The continuing purchase of US-made agricultural products was one of the critical points for Washington in trade talks with Beijing and, according to Trump, the one which the two couldn't find an understanding on in the last round of negotiations. These disagreements led Trump to introduce 10% tariffs on 300 Billion Dollars of goods and products from China on 1 August.
The US added Chinese tech giant Huawei to the list of companies which American companies can't sell sensitive technologies to, prompting several chip-makers and Google to suspend cooperation with Huawei, leaving its future smartphones without the support of the Android OS. Later in June, Trump promised to issue licenses to allow for the continued sale of non-sensitive technologies to Huawei and the US Department of Commerce reported receiving 50 requests for such licenses.
China is intent on continuing to receive the hundreds of Billions of Dollars they have been taking from the U.S. with unfair trade practices and currency manipulation. So one-sided, it should have been stopped many years ago!— Donald J. Trump (@realDonaldTrump) August 5, 2019
The US crackdown campaign against Huawei sparked criticism from the company and Beijing alike.

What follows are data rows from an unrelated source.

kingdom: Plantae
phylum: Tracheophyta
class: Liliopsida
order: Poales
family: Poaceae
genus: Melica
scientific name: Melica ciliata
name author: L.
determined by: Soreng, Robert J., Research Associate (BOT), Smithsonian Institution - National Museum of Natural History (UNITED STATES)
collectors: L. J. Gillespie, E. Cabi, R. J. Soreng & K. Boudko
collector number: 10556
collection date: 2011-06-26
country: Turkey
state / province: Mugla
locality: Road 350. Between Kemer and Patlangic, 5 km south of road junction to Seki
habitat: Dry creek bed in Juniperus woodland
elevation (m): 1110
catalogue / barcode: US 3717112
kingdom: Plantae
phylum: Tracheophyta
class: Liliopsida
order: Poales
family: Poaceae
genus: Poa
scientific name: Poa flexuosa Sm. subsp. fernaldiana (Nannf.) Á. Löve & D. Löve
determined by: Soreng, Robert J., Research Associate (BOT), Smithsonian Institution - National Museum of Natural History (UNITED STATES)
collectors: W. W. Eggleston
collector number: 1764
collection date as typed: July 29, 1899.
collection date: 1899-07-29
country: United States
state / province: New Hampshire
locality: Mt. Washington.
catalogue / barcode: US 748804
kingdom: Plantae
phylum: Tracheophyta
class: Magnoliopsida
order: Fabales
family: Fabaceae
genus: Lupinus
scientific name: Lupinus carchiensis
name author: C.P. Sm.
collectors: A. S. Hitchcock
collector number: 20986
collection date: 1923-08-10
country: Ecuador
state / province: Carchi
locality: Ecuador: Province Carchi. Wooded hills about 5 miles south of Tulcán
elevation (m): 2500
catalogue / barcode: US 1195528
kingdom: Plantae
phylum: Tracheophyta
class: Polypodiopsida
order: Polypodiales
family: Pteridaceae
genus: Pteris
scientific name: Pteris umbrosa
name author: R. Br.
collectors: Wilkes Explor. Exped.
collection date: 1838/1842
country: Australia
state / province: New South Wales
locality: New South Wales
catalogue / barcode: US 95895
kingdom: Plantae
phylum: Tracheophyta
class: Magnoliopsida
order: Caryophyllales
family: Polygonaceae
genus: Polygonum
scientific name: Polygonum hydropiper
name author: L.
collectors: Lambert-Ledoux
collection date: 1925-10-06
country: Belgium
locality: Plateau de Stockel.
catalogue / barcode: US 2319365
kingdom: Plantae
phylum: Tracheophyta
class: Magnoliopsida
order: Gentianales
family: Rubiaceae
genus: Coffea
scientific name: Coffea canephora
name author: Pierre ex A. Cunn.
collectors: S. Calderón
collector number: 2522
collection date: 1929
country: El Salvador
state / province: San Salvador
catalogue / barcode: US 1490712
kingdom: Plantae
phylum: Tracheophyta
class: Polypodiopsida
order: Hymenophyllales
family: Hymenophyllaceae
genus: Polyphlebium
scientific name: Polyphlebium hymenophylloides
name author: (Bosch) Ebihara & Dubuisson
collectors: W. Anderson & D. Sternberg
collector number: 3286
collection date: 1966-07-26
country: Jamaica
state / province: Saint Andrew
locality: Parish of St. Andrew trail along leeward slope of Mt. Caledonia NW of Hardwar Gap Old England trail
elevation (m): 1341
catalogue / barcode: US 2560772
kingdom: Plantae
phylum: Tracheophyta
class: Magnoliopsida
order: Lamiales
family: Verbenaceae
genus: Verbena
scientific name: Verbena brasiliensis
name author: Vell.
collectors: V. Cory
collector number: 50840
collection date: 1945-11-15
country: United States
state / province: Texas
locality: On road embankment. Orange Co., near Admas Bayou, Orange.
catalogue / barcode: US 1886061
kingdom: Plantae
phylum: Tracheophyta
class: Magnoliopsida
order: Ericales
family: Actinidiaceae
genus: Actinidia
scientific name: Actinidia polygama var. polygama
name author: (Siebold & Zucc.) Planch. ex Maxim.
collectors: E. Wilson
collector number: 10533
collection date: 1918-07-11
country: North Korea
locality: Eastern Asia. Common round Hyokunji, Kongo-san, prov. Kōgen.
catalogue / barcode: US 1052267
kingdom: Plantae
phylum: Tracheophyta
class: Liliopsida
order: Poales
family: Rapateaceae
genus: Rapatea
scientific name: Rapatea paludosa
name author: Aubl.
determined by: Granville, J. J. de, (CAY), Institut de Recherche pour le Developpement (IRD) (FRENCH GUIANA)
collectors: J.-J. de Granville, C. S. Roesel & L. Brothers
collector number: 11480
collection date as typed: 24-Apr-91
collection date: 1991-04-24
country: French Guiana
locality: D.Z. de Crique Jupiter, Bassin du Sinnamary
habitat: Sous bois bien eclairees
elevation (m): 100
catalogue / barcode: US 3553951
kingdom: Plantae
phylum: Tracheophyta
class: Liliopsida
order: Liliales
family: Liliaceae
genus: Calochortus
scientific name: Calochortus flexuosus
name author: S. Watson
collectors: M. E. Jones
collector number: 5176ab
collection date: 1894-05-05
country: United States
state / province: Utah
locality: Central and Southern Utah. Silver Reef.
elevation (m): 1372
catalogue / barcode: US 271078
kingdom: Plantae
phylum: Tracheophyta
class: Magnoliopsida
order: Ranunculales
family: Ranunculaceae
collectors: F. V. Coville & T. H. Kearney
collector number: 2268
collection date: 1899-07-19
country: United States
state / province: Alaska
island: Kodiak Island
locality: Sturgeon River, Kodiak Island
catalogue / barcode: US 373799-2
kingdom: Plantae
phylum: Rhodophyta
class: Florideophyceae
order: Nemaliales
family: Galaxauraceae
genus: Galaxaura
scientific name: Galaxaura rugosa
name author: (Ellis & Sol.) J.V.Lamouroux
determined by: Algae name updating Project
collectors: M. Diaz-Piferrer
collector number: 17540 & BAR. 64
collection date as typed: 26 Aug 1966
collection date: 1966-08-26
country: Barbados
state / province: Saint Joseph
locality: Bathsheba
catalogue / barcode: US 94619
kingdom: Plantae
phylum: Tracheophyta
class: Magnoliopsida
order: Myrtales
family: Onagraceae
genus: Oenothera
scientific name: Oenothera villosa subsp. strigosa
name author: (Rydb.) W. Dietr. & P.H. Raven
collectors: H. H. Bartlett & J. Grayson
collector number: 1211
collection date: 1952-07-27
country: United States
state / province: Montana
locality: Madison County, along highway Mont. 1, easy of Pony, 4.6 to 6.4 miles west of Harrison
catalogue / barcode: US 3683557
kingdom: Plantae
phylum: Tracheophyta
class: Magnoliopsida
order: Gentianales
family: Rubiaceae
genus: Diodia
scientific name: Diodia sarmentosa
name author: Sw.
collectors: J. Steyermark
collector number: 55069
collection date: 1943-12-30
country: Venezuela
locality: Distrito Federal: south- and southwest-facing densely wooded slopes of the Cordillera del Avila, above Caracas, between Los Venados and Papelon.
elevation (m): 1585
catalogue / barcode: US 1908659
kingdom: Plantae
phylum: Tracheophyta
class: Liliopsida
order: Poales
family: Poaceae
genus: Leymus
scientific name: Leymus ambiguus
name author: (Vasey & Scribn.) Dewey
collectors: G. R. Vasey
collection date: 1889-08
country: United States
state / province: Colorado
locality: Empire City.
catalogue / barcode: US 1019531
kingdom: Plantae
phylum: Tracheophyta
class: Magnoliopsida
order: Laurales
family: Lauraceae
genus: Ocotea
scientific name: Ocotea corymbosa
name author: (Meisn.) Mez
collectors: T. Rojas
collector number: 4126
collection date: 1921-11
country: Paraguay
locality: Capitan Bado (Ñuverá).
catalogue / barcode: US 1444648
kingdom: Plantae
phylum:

The tech giant announced its plans to develop despite US restrictions and unveiled one of the first steps in this direction on 9 August by presenting HarmonyOS a replacement for Android, that operates "60% faster" than its rival.
Trump initiated a trade war between the two states in 2018 after he introduced hefty tariffs on Chinese steel and aluminium, with more taxes following in the subsequent year. The US president claims that Beijing abused existing trade agreements with the US to its profit and demanded that the two countries negotiate a new trade agreement.